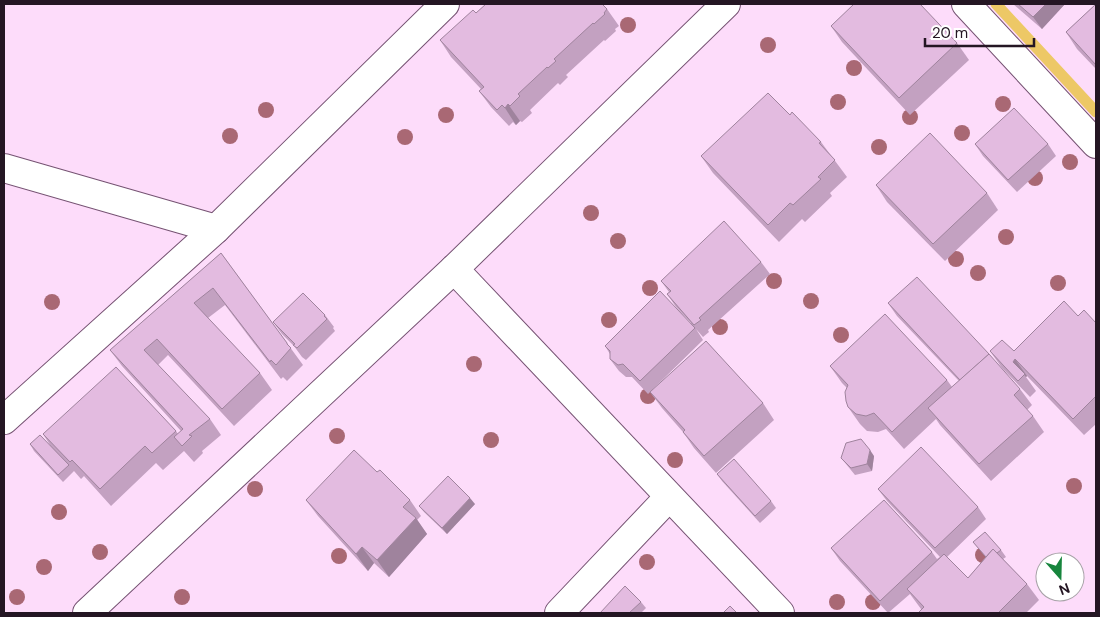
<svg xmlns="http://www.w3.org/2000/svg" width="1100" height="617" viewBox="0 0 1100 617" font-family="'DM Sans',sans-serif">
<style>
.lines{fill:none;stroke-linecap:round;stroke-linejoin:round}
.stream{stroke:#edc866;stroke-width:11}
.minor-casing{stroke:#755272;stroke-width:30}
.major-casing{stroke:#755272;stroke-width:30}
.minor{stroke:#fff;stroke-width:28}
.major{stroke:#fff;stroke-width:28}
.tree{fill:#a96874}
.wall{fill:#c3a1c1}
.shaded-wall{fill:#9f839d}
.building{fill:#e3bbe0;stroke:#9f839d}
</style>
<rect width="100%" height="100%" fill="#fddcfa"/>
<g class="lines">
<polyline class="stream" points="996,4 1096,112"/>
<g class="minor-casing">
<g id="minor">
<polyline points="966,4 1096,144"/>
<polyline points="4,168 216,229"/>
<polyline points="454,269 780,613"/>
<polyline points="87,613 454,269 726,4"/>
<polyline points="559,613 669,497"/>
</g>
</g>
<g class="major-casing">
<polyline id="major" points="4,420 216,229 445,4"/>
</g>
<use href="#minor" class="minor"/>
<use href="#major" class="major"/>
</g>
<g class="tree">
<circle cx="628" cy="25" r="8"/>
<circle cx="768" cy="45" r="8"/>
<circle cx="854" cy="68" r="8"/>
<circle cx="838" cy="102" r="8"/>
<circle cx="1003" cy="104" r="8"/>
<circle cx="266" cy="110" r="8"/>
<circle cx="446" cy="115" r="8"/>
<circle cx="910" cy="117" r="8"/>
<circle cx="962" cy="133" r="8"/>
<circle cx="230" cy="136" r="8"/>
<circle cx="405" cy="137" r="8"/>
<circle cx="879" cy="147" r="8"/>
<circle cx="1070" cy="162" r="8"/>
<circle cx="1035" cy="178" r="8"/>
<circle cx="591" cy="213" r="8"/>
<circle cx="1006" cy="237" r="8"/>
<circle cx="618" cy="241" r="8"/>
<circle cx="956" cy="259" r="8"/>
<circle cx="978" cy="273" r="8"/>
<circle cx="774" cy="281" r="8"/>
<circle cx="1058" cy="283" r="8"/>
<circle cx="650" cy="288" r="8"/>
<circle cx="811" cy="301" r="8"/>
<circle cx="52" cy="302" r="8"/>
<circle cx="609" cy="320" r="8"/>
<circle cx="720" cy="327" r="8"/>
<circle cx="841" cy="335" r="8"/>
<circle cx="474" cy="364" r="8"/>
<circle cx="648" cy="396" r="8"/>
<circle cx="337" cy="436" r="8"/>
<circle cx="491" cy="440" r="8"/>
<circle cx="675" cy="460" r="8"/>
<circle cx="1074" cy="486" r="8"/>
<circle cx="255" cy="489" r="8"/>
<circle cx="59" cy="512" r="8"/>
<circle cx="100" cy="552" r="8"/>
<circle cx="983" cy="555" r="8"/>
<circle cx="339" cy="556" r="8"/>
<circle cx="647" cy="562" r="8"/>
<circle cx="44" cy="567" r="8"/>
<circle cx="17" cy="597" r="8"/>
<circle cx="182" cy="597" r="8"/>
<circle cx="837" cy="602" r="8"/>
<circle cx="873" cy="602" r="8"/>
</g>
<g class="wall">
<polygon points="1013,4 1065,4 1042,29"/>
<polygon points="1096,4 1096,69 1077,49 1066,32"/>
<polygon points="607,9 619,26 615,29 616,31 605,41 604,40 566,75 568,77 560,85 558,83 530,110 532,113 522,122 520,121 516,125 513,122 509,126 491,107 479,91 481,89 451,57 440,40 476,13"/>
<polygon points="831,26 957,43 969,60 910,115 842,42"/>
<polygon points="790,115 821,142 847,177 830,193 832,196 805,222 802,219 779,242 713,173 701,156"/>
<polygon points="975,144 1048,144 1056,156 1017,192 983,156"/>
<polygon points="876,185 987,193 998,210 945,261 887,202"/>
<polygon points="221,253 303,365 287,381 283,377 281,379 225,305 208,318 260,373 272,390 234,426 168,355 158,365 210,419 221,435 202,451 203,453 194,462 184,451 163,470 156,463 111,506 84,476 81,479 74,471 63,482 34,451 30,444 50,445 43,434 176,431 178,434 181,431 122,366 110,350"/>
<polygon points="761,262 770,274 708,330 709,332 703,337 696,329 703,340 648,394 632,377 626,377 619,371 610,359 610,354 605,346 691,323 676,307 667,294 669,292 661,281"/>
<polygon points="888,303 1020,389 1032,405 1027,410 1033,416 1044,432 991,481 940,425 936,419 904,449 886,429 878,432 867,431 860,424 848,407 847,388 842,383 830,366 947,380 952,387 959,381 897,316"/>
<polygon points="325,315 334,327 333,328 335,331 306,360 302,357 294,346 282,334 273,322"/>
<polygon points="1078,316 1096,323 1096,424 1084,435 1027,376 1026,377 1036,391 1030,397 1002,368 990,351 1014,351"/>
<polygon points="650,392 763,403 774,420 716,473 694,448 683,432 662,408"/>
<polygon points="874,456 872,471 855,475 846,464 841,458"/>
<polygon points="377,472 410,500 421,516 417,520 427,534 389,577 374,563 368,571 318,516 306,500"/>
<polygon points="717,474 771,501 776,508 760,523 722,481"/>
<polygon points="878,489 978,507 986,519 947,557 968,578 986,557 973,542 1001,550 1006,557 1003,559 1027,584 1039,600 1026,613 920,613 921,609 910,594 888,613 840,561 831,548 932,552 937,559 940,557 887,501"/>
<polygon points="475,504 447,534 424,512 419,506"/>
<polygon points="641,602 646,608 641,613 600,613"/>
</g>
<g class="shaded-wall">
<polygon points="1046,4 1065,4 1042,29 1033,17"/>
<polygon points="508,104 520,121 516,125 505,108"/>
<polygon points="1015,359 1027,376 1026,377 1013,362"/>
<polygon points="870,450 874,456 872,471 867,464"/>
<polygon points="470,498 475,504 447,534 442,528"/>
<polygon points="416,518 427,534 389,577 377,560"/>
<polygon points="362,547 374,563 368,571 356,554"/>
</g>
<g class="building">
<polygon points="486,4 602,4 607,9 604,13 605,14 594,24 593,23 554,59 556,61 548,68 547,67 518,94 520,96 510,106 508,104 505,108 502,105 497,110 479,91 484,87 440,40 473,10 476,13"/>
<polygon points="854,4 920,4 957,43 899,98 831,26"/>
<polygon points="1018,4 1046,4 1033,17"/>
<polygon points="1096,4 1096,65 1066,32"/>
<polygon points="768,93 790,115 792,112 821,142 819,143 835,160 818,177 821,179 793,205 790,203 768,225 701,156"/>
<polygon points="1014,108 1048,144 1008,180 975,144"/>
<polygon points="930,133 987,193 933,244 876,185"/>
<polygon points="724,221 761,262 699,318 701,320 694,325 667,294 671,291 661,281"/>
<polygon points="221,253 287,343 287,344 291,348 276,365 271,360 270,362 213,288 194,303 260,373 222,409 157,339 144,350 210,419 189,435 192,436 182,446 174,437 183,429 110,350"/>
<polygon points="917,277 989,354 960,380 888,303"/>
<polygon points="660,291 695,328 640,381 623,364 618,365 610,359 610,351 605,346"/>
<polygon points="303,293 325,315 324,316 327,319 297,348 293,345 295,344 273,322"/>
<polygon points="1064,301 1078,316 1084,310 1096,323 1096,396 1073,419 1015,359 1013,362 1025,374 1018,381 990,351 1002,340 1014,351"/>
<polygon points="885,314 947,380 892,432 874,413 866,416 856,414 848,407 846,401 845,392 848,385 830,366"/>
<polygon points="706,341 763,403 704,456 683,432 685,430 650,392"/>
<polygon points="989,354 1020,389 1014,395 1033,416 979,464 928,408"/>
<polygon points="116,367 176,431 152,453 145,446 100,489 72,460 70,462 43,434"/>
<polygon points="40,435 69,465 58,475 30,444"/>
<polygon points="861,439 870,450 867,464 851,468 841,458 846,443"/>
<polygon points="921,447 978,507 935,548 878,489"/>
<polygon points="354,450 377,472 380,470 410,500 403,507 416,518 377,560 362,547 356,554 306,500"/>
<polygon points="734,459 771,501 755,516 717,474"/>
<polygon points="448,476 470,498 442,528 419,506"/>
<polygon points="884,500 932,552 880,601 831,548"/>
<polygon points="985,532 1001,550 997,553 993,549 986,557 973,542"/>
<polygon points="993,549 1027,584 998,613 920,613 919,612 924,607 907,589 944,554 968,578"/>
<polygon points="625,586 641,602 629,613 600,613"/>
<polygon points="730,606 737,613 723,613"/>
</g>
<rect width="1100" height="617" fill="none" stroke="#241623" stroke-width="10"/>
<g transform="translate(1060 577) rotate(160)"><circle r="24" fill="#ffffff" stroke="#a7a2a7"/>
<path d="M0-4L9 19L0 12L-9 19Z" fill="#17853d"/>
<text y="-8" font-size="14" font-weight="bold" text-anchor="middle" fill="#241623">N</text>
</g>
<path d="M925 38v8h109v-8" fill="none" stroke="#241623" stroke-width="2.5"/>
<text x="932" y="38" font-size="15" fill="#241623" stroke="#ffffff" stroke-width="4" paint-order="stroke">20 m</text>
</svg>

+--

*Task description:*
For every line in the data above that holds "lines", return the line itself.

*Written reply:*
.lines{fill:none;stroke-linecap:round;stroke-linejoin:round}
<g class="lines">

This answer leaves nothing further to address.